Is This Real(ly) Fake?
May 10, 2017
Did you read the article “Criminal in Jamaica Making and Selling Potentially Deadly Fake Rum” in the 3 May 2017 Caymanian Times? It not only focused on the fake rum being produced and sold by these criminals, but on other counterfeit goods sold in Jamaica – in some instances, to pay for illegal guns and ammunition. According to this article, US$14.8 million in counterfeit products were seized last year alone. Yes, you read that right – US$14.8 million!
You see, there’s no shortage of fake goods on the market. From counterfeit handbags to engine parts, anything that turns a profit is being counterfeited. According to the Organisation for Economic Cooperation and Development, counterfeits had a value of US$461 billion in 2013, about the same as the illegal drug trade! How’s that for perspective?
Speaking of drugs, you need to know that counterfeit medications are made in deplorable facilities all over the world, with printer ink giving fake Viagra that exact shade of blue. With apparel, in November 2016 a container stuffed with 16,454 pairs of fake sneakers was seized in Chile. Ranging from Adidas to Nike (which, by the way, is the most copied brand in the world) the sneakers came from China with a value of US$32 million. This was the fifth most valuable counterfeit seizure in the world!
By providing companies with exclusive rights, IP controls the reproduction of products to ensure authenticity for the buying public. Companies are also more likely to invest time and money in fighting counterfeiters when their IP rights and investments, are adequately protected.
I’ll be the first to admit that “intellectual property” sounds like some high-tech, far-fetched term to protect the 1%. I get it. And this is why CIIPO constantly educates the people of Cayman, including through this column, because IP affects us all, whether or not we think it does.

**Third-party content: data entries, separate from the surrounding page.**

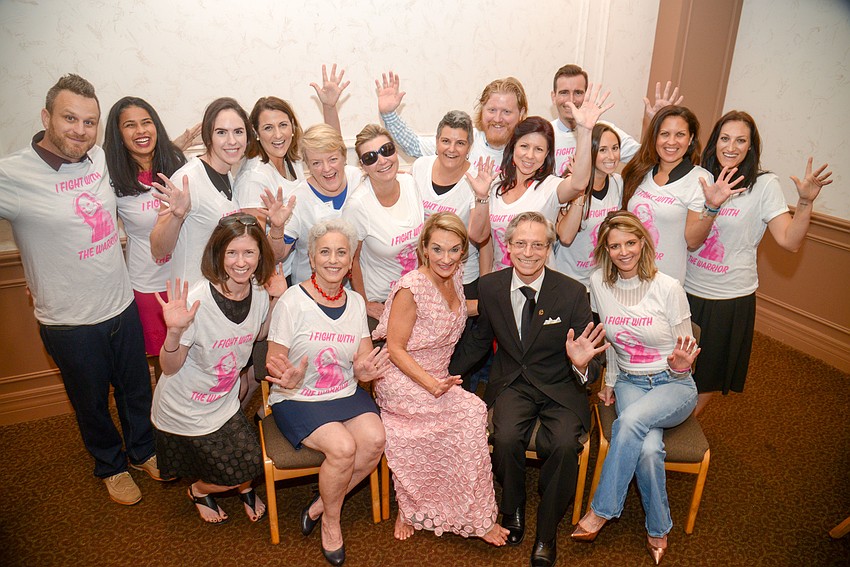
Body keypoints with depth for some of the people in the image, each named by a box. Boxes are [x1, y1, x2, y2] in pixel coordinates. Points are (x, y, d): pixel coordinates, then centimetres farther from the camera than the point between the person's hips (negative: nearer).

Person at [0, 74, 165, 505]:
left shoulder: (100, 159, -2)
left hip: (123, 306, 4)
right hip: (70, 324, -4)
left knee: (138, 390, 23)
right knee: (92, 403, 20)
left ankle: (144, 451, 49)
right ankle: (111, 465, 47)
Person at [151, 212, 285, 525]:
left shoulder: (259, 290, -12)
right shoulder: (197, 299, -29)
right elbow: (170, 367, -19)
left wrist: (276, 300, -8)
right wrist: (175, 331, -39)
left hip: (225, 402, 5)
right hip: (184, 410, -5)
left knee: (253, 464, -4)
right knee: (238, 473, -1)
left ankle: (243, 487, 33)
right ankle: (199, 491, 33)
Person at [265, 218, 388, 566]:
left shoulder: (355, 302, 4)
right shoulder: (292, 302, -12)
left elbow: (365, 362, 6)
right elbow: (274, 367, -9)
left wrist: (367, 370, -18)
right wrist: (288, 380, -31)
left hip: (346, 394, 5)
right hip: (298, 399, -4)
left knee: (375, 439, -21)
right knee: (343, 447, -26)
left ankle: (319, 506, 4)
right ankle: (331, 521, 5)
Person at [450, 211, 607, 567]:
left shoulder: (572, 292, -9)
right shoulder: (490, 287, -2)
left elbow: (588, 369, -6)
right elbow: (479, 339, 14)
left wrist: (582, 363, -30)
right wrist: (449, 371, 4)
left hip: (559, 386, -1)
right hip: (512, 384, 1)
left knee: (565, 444, -27)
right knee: (506, 438, -27)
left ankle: (546, 532, 1)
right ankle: (512, 510, 8)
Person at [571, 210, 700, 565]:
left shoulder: (668, 288, -12)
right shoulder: (598, 284, -3)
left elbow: (685, 351, -4)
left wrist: (681, 365, -27)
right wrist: (609, 381, 12)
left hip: (674, 385, -2)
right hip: (629, 382, 2)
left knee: (630, 421, -33)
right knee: (648, 449, -27)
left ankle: (602, 510, -14)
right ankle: (658, 530, -1)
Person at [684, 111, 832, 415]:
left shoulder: (764, 185, -9)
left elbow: (790, 241, -15)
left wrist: (805, 202, -27)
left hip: (729, 298, -3)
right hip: (686, 288, 3)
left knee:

We all use technology, listen to music, read books or watch TV. We all purchase products based on how much we trust the brands. This is what intellectual property is about. It makes our lives healthier, safer, and easier – but if we don’t respect IP, the risks include wasting our money (like spending money on fake Nikes that barely last a month) or compromising our health.
This is why CIIPO urges you to be aware, and vigilant in the way you spend your hard-earned dollars – and also to respect IP rights as you get creating, Cayman!